A 70 year old man with NSCLC after lobectomy 3 years ago developed a single brain metastasis 6 months ago. This was treated with SRS alone. He now has a new contralateral 2 cm brain metastasis in the non-dominant temporal lobe. A comprehensive restaging work up was performed with no demonstrated systemic disease. He has mild neurologic symptoms and a performance status of KPS 80.
What are the treatment options?
His treatment options include:
The ACR indicates that WBRT to 30 or 37.5 Gy is reasonable in 10-15 fractions ranking these a score 7, usually appropriate. They rank SRS+WBRT slightly higher at 8 and surgery + WBRT as slightly lower with a comment that surgical intervention may be less desirable due to previous response to RT and advanced age. In other scenarios, they marked surgery as lower due to concerns about surgical morbidity, thus there is apparent inconsistency in the scoring, although the cases are significantly different in nature. Surgery with post operative WBRT is rated the same as WBRT alone in the scores at 7. Surgery and post-op SRS is scored a 3, usually not appropriate due to limited evidence supporting the treatment. Both Chemotherapy and Best supportive care are scored 1, usually not appropriate.
This patient has recurred once, 6 months ago. SRS alone is possible, and might work, but there is now a recurrence, so I think we need something more. He has not had prior WBRT and I suspect there are occult metastases that will arise in a few months if more than local treatment is offered. WBRT to 30/37.5 Gy is reasonable and reasonably well tolerated. Adding SRS may also be reasonable as is surgical resection followed by WBRT (30/37.5 Gy). Supportive care in a good performance status gentleman with primary controlled disease is always an option, but his RPA status, despite his recurrence is Class I, with a median survival of an additional 7.2 months with treatment and shorter without.
This is a 60 year old gentleman with renal cell cancer who had prior surgical resection of two cerebellar metastases followed by WBRT to 35 Gy in 14 fractions at 2.5 Gy/fraction 18 months ago. He now presents with a new 3 cm left frontal metastasis without edema. Performance Status is KPS 90 without other evidence of systemic recurrence. He is asymptomatic.
What are his options?
His options are limited by his prior treatment. Surgical resection is often successful. WBRT is risky due to his prior radiation dose. A reduced dose may be appropriate at reduced dose/fraction if he has no other options, but he does. Both SRS and surgical resection are available. SRS to a resection cavity is unproven, and may be needed for local recurrence.
My recommendations are to discuss with the patient the type and nature of SRS and surgical resection and to recommend SRS or surgery. Either are good options and the ACR scores these as 8, usually appropriate.
A 44 year old woman with a history of breast cancer (ER/PR neg, H2N neg) presented 9 months ago with multiple brain metastases which was treated with WBRT to 30 Gy in 10 fractions. She now presents with asymptomatic bilateral anterior frontal masses, each measuring between 1 and 2 cm. She has no extracranial disease and her performance status is KPS 80. What are her options?
Her options are quite limited. It is possible to re-irradiate the brain and a current RTOG study is underway examining sparing the limbic system to reduce sequalae, but she has already had WBRT to 30 Gy. A reduced dose may be beneficial, but is very high risk. Neurosurgery is also possible, but would require separate craniotomies.
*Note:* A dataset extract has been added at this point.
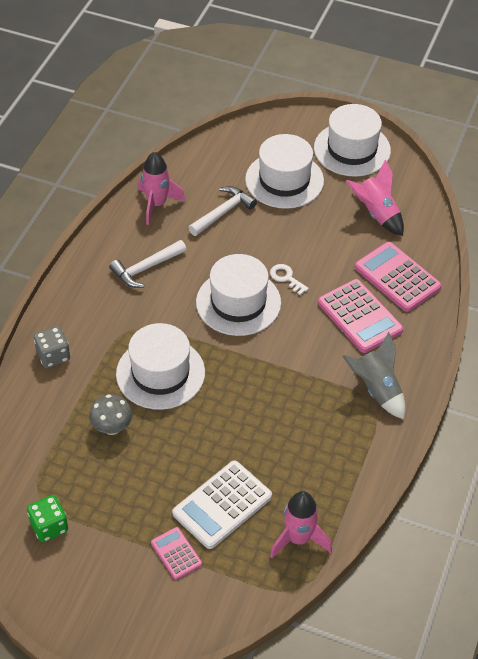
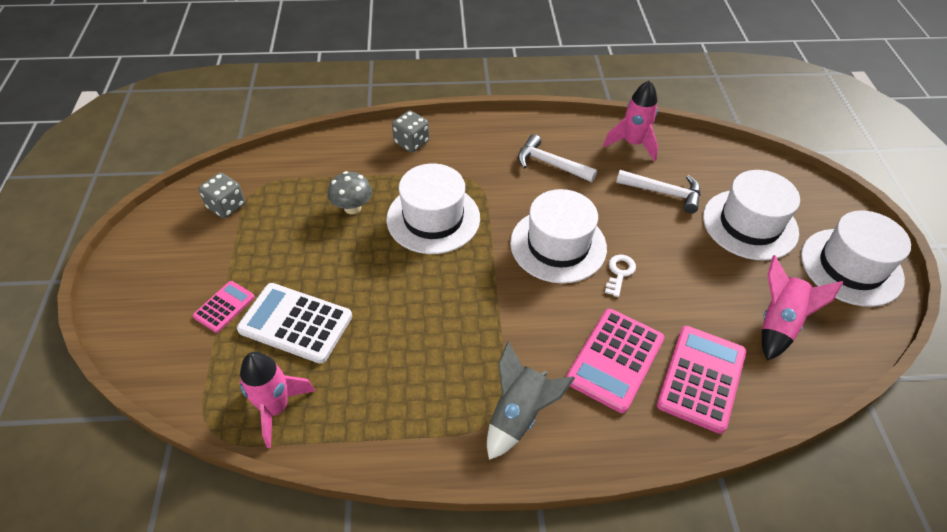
camera: 65 degrees right, 0 degrees up
green dice [27,495,68,542] -> grey dice [198,173,245,218]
SRS is less invasive and likely to be just as effective without the need for surgical intervention.
This patient is a 49 year old woman with melanoma who presented 6 months ago with multiple brain metastases and was treated with WBRT to 30 Gy in 10 fractions. She now presents with a right parietal 3.5 cm metastases with associated edema causing weakness. Her KPS is 70 and she has no known extra-cranial disease. What are her options?
Her options are quite limited. SRS may be appropriate if she is not an operative candidate, but neurosurgical resection would be preferred. The lesion is approaching the upper bounds of safe SRS treatment and must be treated with a lower dose of about 15 Gy to avoid increased risk of radionecrosis.
For this case, what are the follow up recommendations? Following recommended treatment of surgical resection alone, her performance status is KPS 90 and there is no known extra-cranial disease.
An initial MRI of the brain at between 1 - 3 months would be reasonable. She remains at risk for intracranial recurrence and if caught early would permit the use of SRS with a lower volume of treatment and potentially avoid the need for re-resection, saving a surgical procedure. It is likely that she will re-occur. If her disease is controlled initially, then quarterly MRI imaging is reasonable. Serial PET scans are not needed and the initial PET may be a means to distinguish radionecrosis from recurrence. An alternative, where available to PET might be MRI spectroscopy to distinguish recurrence from radionecrosis. CT is less desirable than MRI due to its decreased sensitivity to subtle soft tissue changes.